- Activity 1
Answer these from the Mèo Vạc District passage, one line each:
(a) What area did Mèo Vạc District cover?
(b) Which district of Cao Bằng Province lay to its south?
(c) How many communes were separated from Đồng Văn District when Mèo Vạc District was established?
- Activity 2
Resume the Mèo Vạc District passage, picking up right after its final sentence.

- Source passage
○ ○ ○ ○
Mèo Vạc District (Huyện Mèo Vạc) was a former district of Hà Giang Province, Vietnam. It covered an area of 584.73 km2, and had a population of 82,000 as of 2018.

== Geography ==
Mèo Vạc District bordered People's Republic of China's Yunnan Province and Guangxi Zhuang Autonomous Region to the north and east, Cao Bằng Province's Bảo Lâm District to the south, and Yên Minh District and Đồng Văn District to the west.

== History ==
On December 15, 1962, Mèo Vạc District was established by separating 16 communes from Đồng Văn District.

On December 27, 1975, Tuyên Quang Province and Hà Giang Province merged to form Hà Tuyên Province, and Mèo Vạc District was subsequently transferred to Hà Tuyên Province.

On May 14, 1981, two villages of Xín Cái Commune were transferred to the jurisdiction of Thượng Phùng Commune.

On October 21, 1982, three communes of Mèo Vạc District were transferred to Yên Minh District, while three communes of Yên Minh District were transferred to Mèo Vạc District.
○ ○ ○ ○
- Data records
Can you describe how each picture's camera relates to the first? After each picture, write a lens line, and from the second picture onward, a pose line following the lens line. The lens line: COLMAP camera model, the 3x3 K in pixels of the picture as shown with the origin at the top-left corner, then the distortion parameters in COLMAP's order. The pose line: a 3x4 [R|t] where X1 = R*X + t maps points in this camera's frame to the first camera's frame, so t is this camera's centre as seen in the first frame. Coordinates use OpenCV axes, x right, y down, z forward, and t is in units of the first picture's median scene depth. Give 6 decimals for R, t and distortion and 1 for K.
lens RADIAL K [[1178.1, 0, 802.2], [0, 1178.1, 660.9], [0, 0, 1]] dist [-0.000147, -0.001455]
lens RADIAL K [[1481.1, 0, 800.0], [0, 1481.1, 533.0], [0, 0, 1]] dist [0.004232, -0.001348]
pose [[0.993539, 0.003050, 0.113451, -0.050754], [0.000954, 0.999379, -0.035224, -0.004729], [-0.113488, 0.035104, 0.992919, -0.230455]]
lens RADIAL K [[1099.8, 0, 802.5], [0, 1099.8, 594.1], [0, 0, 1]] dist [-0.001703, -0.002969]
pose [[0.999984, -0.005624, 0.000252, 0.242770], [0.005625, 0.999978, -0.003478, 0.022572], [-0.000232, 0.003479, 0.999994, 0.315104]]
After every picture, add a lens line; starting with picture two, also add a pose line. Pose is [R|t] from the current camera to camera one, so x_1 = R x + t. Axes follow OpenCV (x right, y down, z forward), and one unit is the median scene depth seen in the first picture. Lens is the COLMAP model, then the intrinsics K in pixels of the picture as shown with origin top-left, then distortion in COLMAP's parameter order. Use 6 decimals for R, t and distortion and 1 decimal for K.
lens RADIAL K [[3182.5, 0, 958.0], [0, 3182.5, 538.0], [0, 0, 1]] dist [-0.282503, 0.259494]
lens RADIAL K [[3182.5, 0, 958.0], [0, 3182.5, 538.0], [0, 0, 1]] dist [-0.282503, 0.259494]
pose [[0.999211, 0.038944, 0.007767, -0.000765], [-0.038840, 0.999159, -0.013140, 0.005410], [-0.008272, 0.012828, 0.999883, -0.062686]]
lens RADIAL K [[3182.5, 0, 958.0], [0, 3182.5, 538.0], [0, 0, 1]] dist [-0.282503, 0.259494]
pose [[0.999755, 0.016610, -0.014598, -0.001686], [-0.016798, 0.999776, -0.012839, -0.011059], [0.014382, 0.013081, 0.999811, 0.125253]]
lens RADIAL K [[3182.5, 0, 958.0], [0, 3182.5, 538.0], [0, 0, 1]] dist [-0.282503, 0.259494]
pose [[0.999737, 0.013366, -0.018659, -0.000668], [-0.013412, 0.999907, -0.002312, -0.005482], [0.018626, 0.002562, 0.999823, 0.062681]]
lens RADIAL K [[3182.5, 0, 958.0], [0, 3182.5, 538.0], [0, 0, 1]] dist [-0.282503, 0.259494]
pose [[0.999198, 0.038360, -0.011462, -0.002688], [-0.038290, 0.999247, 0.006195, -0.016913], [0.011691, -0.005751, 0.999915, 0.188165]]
○ ○ ○ ○
- Task result 1
(a) 584.73 km2
(b) Bảo Lâm District
(c) 16

- Task result 2
On August 12, 1991, Hà Tuyên Province was re-divided into Tuyên Quang Province and Hà Giang Province, and Mèo Vạc District was subsequently transferred to Hà Giang Province.

On August 20, 1999, two villages of Sủng Trà Commune were transferred to Mèo Vạc Commune, and Mèo Vạc Commune was divided into Mèo Vạc Townlet and Tả Lủng Commune.

On August 9, 2005, Niêm Tòng Commune was separated from Niêm Sơn Commune and Khâu Vai Commune.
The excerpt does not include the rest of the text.